• **Input**:
* * * * *

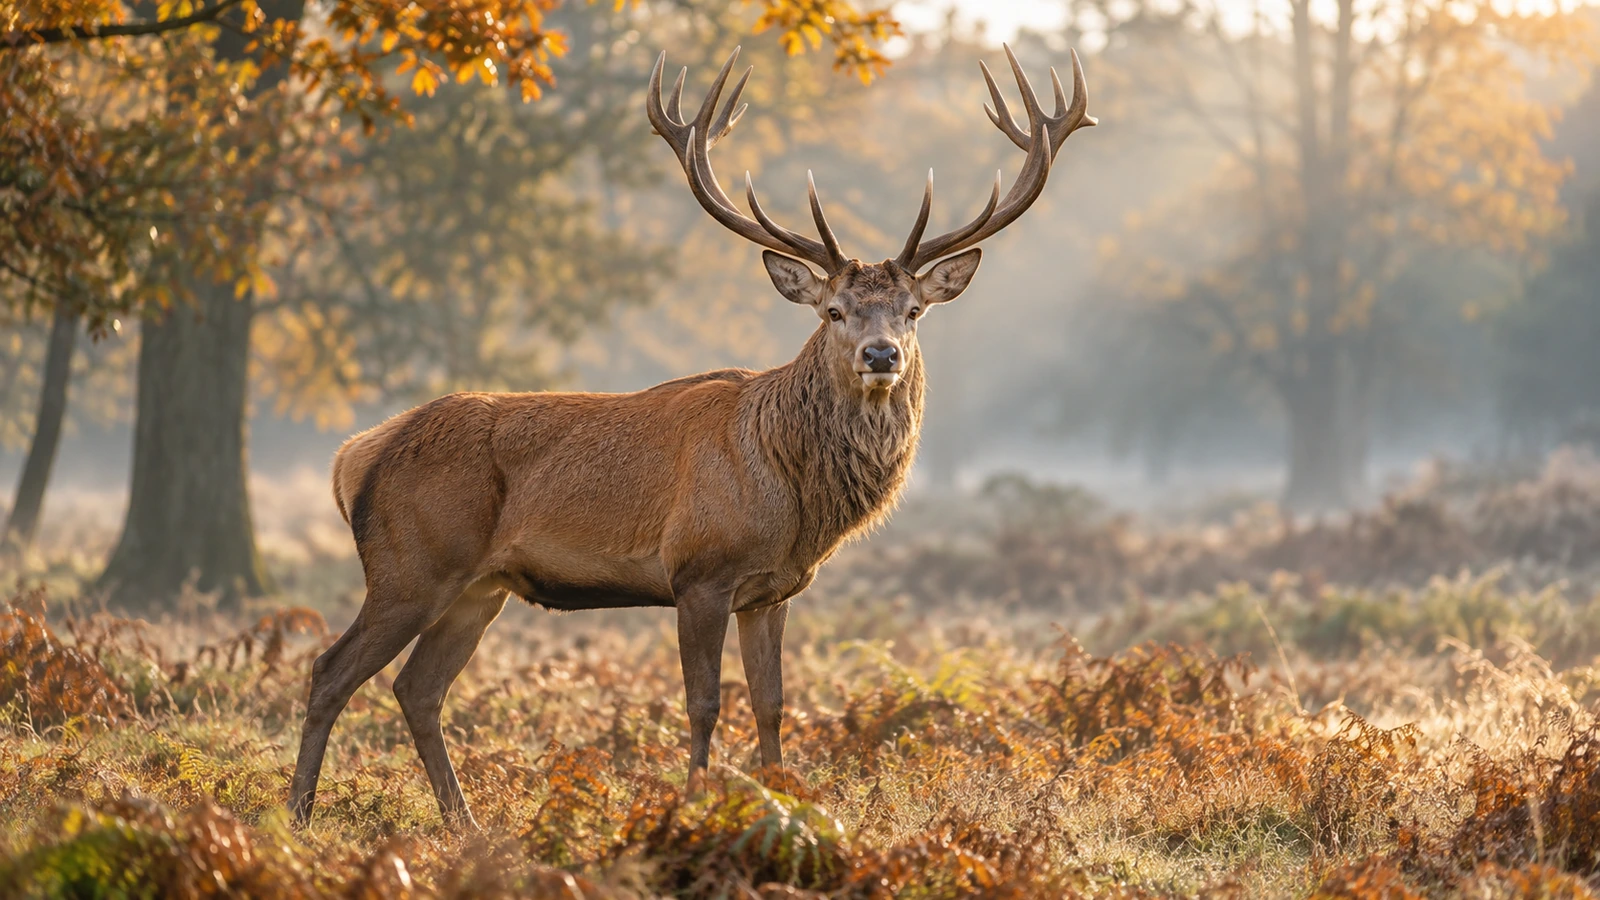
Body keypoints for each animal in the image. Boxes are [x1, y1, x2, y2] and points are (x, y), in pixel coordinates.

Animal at [288, 43, 1095, 828]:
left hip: (477, 588)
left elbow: (772, 704)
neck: (793, 496)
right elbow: (704, 703)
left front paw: (785, 802)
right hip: (411, 565)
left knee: (417, 689)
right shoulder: (698, 572)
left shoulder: (772, 591)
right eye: (833, 311)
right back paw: (298, 816)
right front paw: (694, 804)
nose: (881, 355)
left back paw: (466, 826)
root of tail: (356, 455)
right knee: (331, 670)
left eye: (913, 311)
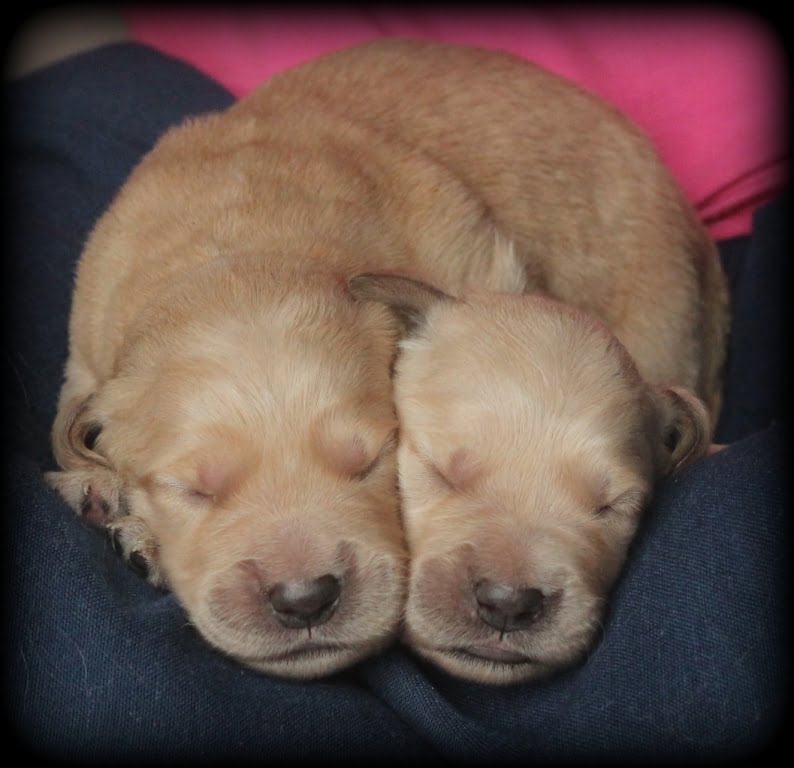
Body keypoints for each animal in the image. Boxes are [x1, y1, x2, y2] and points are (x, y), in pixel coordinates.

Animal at [43, 39, 724, 680]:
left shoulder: (478, 264)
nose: (304, 598)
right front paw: (110, 501)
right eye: (194, 492)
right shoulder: (87, 347)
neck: (241, 249)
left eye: (370, 463)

* * * * *

• **What the task asks**:
Exactly the lines from the one with "left shoulder: (478, 264)" through the last line of the listing above must make up your answer.

• **Exercise result**:
left shoulder: (478, 264)
nose: (304, 598)
right front paw: (110, 501)
right eye: (194, 492)
right shoulder: (87, 347)
neck: (241, 249)
left eye: (370, 463)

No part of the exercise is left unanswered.